[Text extracted at the page level]
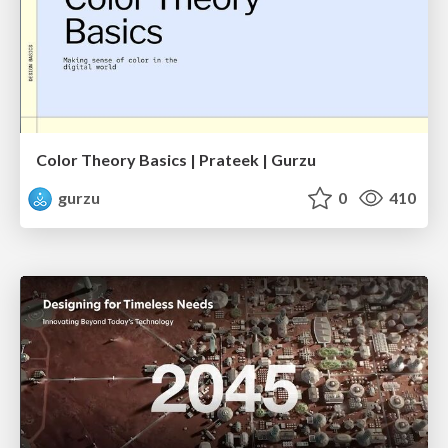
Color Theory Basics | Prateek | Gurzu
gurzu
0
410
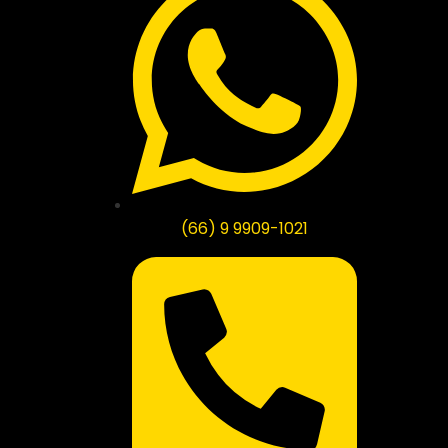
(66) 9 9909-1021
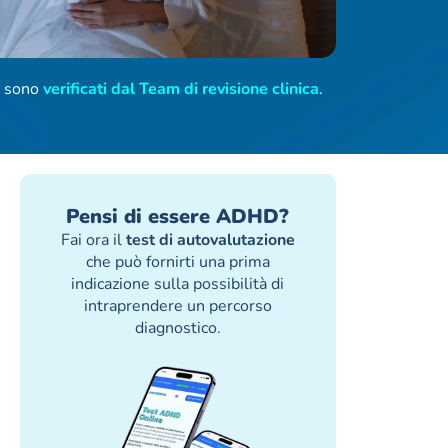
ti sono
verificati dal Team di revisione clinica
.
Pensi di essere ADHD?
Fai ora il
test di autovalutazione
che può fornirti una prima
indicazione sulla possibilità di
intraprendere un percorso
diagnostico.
* * *
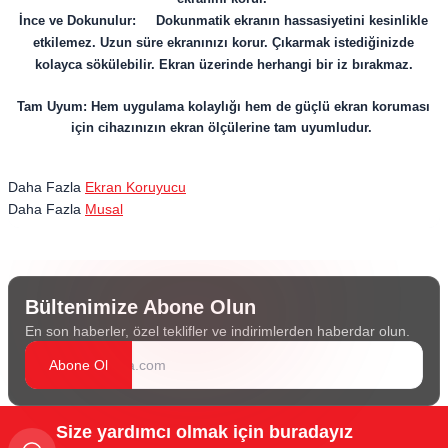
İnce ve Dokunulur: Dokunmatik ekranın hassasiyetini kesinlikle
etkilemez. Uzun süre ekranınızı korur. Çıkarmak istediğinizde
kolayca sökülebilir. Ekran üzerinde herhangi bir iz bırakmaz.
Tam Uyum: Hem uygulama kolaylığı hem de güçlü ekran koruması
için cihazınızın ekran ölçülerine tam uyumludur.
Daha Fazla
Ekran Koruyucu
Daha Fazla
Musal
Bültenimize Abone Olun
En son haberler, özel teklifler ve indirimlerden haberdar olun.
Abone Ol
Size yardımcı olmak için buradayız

INSTRUCTIONS FOR THE TASK:
Report every line in the entries above that contains the string "için", copying each line in full. Case counts.

ANSWER AREA:
için cihazınızın ekran ölçülerine tam uyumludur.
Size yardımcı olmak için buradayız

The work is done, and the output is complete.